One stockbroker explains the corrosive effect of inflation.
One stockbroker explains the corrosive effect of inflation.
How would you feel if you bought a security for £100 back in 1971, and it was worth less than £20 today? Unfortunately, if you are over 60 years old, as I am, you will probably have done exactly this, as this is how much the purchasing power of sterling has fallen over this period.
To put it the other way around, had I gone into a supermarket 40 years ago and bought a trolley of goods for £20 and then returned to the supermarket today to buy the same trolley of goods, it would cost me £240.
Inflation is the most insidious investment risk, but its destructive power is frequently ignored by investors and financial regulators alike. There is a tendency to believe that if you save a pound, then, providing you get your pound back, plus a return while you were not using the money, all is well.
Wrong! Money is simply a form of exchange and its true value is determined by what it can purchase, not by its face value.
For the value of your money on deposit to hold its purchasing power, you would have to generate an interest income, after tax, equal to the rate of inflation. Even to a standard-rate taxpayer, that demands a return of 6.25pc with inflation at 5pc. What is more, you can't spend it – you have to save it.
Even over the past five years, from October 2006, the purchasing power of £1 has fallen to 84p.
Where is inflation going from here? The truth is that while short-term inflation can be predicted with some accuracy, and in the short term it is likely to decline as certain known increases of a year ago fall out, no one knows where it is going in the longer term.
There hangs the rub. Many commentators, and I would count myself among them, believe that the level of quantitative easing being undertaken by the Bank of England will result, in the longer term, in further serious – if not hyper – inflation.
In such an environment, monetary assets will decline in purchasing power, while, on the basis of historical precedent, physical assets such as property and shares will maintain their value in real terms.
The conventional wisdom, as one gets older, is to reduce exposure to equities and increase the money on deposit or in fixed income. The risk in this is that we have no idea how long we will live for, but with increasing life expectancy one is potentially exposing oneself to inflation risk for an indeterminate period of time.
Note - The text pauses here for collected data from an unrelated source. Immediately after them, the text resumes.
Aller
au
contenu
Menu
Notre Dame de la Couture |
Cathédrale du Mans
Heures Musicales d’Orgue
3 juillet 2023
Historically, this made sense – as shares generated less than fixed-income securities, so it was logical to go for the higher income and greater certainty. However, today, with the London equity market yielding 4pc after tax, equivalent to 5pc before tax, it is difficult to get an improvement from long-dated fixed-income securities and impossible from gilts or money on deposit.
I would therefore advise a higher equity content for portfolios today and, while I recognise that it is difficult to do so, I would also urge an investor to try to ignore the volatility in capital values, both good and bad, and focus on the dividends.
History tells us that over the years dividends have more or less maintained their purchasing power relative to inflation throughout most of the chaos that the world has thrown at us, and they have done so by steady growth and none of the volatility shown by the equity capital values.